======== Texte fourni ========
Appropriation & économie préfacielle
6Le deuxième ouvrage (chronologiquement premier) dont je veux rendre compte, celui sur les préfaces tiers-mondistes, est une étude beaucoup plus fouillée et plus technique conçue en bonne partie comme une contribution à la génologie de la préface et dont les principaux outils sont l’analyse stylistique, rhétorique et idéologique du discours et une approche intertextuelle. C’est précisément dans ces cadres rigoureux que N. Lamouchi dégage trois structures fonctionnelles « fondamentales, caractéristiques de la préface sartrienne : l’acte d’autorisation et de parrainage (ou le discours de présentation), l’activité critique et théorisante, et enfin l’acte d’intervention politique. » (Un maître-préfacier, Jean-Paul Sartre et l’autre colonisé2, p. 194) Après une brève et efficace partie introductive sur « Préface et engagement », six textes de Sartre « sur le Tiers-Monde » sont passés systématiquement en revue, parmi lesquels le célèbre « Orphée noir » de 1948, la préface au Portrait du colonisé de Memmi et celle aux Damnés de la terre de Fanon. Les deux premiers portent sur des productions littéraires noires, les quatre autres sur des essais, témoignages et discours entrant dans la fâcheuse catégorie de la « littérature d’idées », fâcheuse en ce qu’elle suggère à la fois que le reste de la littérature ne pense pas et que celle qui pense est une catégorie à part. Or, si une préface, dès qu’elle n’est pas purement anecdotique, ce qui est au reste assez rare, surtout parmi les allographes, relève nécessairement de cette classe malencontreuse, ce n’est pas du tout obligatoirement le cas de l’œuvre dont elle annonce et commente la disance. D’où à la fois une différence marquée entre les préfaces du premier et celles du second type, dans la mesure où elles tendent toutes à se modeler plus ou moins mimétiquement ou empathiquement sur leurs objets textuels, et une distance ou un décalage très variable entre le texte préfaciel et le texte préfacé.
======== Données présentées ========
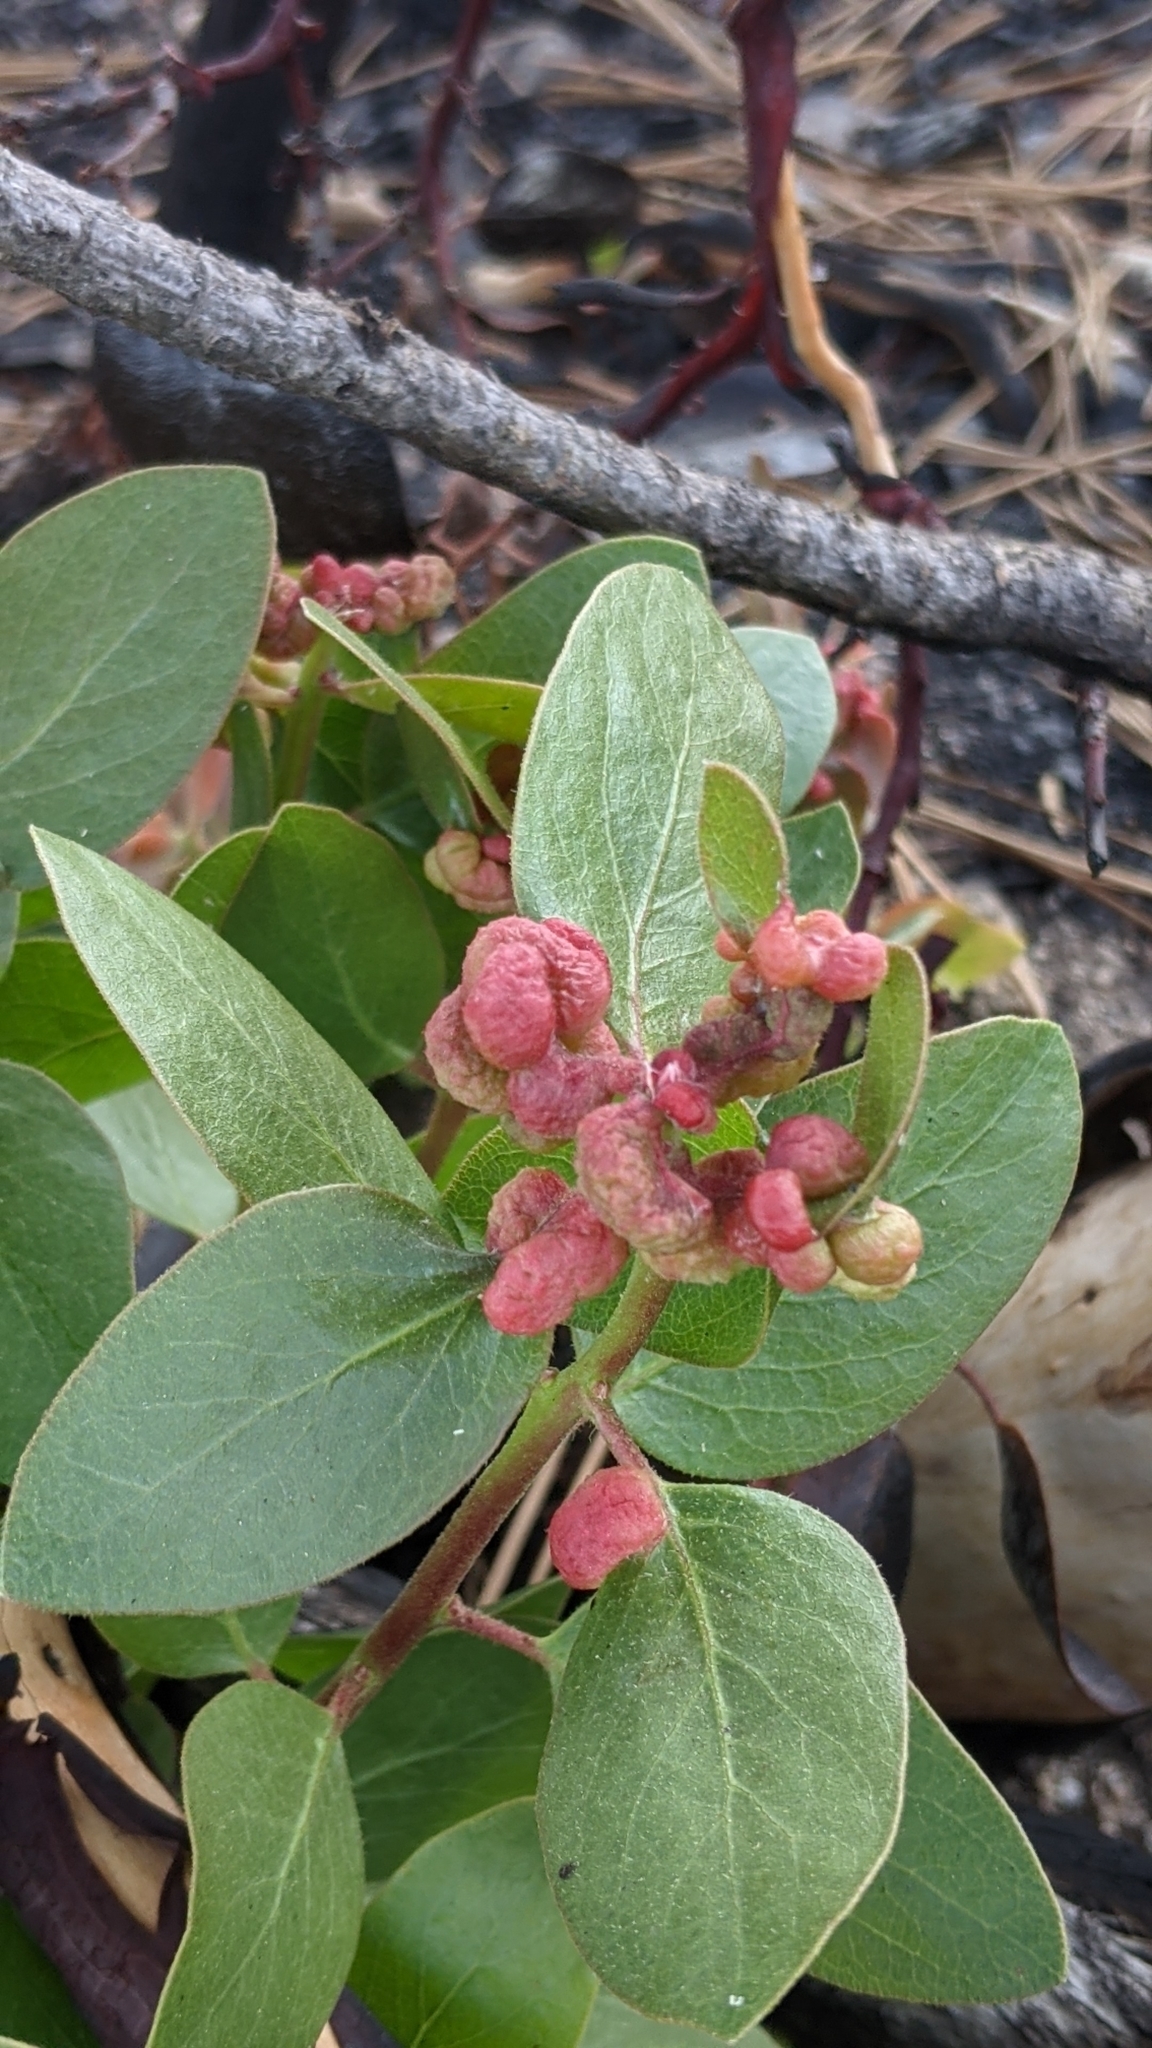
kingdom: Animalia
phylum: Arthropoda
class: Insecta
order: Hemiptera
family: Aphididae
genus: Tamalia
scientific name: Tamalia coweni
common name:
========
*Consigne:*
Traduisez en anglais cette phrase du texte fourni : « Les deux premiers portent sur des productions littéraires noires, les quatre autres sur des essais, témoignages et discours entrant dans la fâcheuse catégorie de la « littérature d’idées », fâcheuse en ce qu’elle suggère à la fois que le reste de la littérature ne pense pas et que celle qui pense est une catégorie à part. » Ce matériel est indépendant du texte fourni.

*Réponse attendue:*
The first two deal with Black literary works, the other four with essays, testimonies and speeches that fall into the unfortunate category of "literature of ideas," unfortunate in that it suggests both that the rest of literature does not think and that the literature that does think is a category apart.